Smile Quest goes into nursing homes and treats patients with Alzheimer's disease as well, she said.

Yamamoto said that 20 percent of the population owns 80 percent of the oral diseases.

"We know that poverty, (a patient's) ethnic group, if they live in a rural area and if they're low education, the chances of having diseases are even greater," she said. "So we know that this is a place that really needs the care. We decided we want to do this, and we walked into school districts such as Royal City and we cleaned them up. If you go in that school right now and see any of the kids in there, if they've been in our program and you open their mouth, they will show you they've cleaned their mouth; they keep it clean and they are now decay-free."

Eighty-five percent are now decay-free, Yamamoto said. Of the 75 percent of the population that had decay when Smilequest first began, 75 percent of their mouths had decayed, she said.

"The thing is, you clean them up, you teach them - it's not just the kids, it's the parents too - through activities; fun things, assemblies, classroom visits and then you go back and monitor them every six months, they're clean," she said.
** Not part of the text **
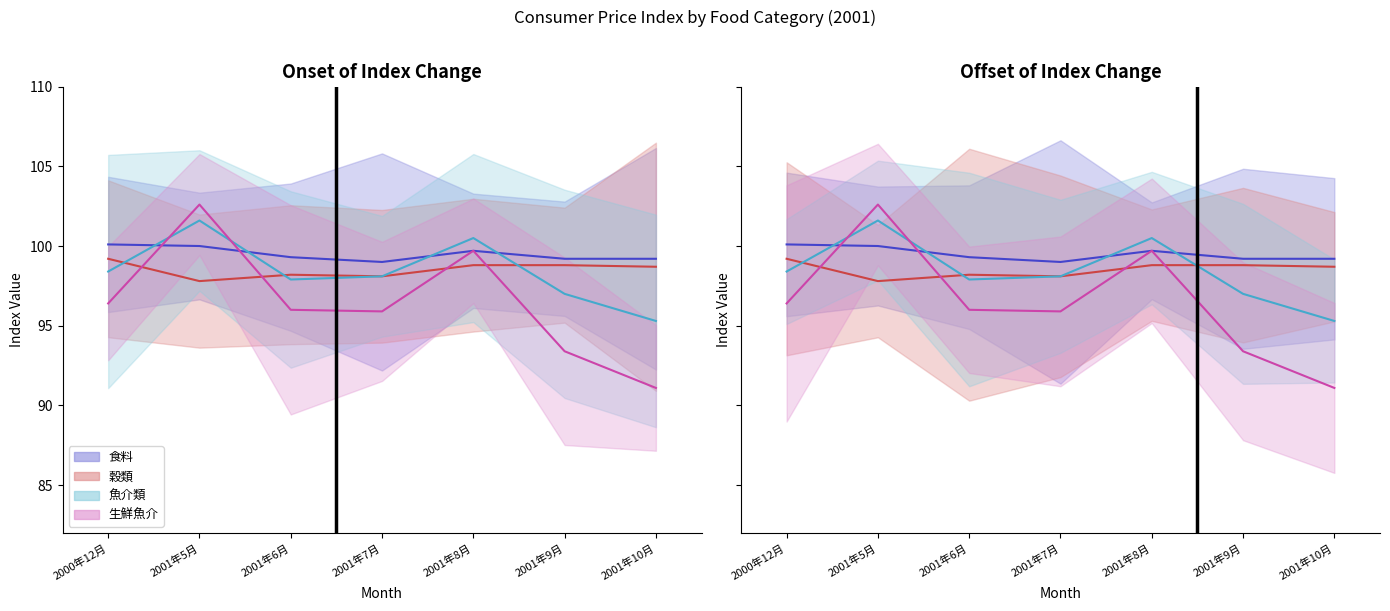

Is this an area chart (filled region under the line)?

No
Smile Quest visits 20 school districts and also recently helped out at Pasco-Sherman, the only Native American boarding school in the state, Yamamoto said.

"It was the most incredible time of our lives because we set up a dental clinic in their long house, where they have their powwows," she said. "Normal people aren't invited, and we were honored to be invited, to be their guests, to walk into the long house and treat their kids."

Yamamoto said that the dentists can put up four operating units in an hour. They only go where they are invited, by school nurses or administration, she said.

Part of the process involves educating parents about good dental hygiene as well. For example, Yamamoto said that many mothers are mistakenly under the impression that they have hereditary soft teeth; part of Smilequest's mission is to dispel those kinds of myths.

Yamamoto estimated that Smile Quest has seen 13,000 children in the last 13 years, one way or another. Nor do they abandon their patients after a cleaning. In fact, she said they know many of their patients by name.

"We just revisited Royal High School," she said. "We've been doing this 13 years. They have walked into the high school, the first kids that we've seen, and you should see their mouths. It is really, really, really rewarding to see these kids. And they can smile."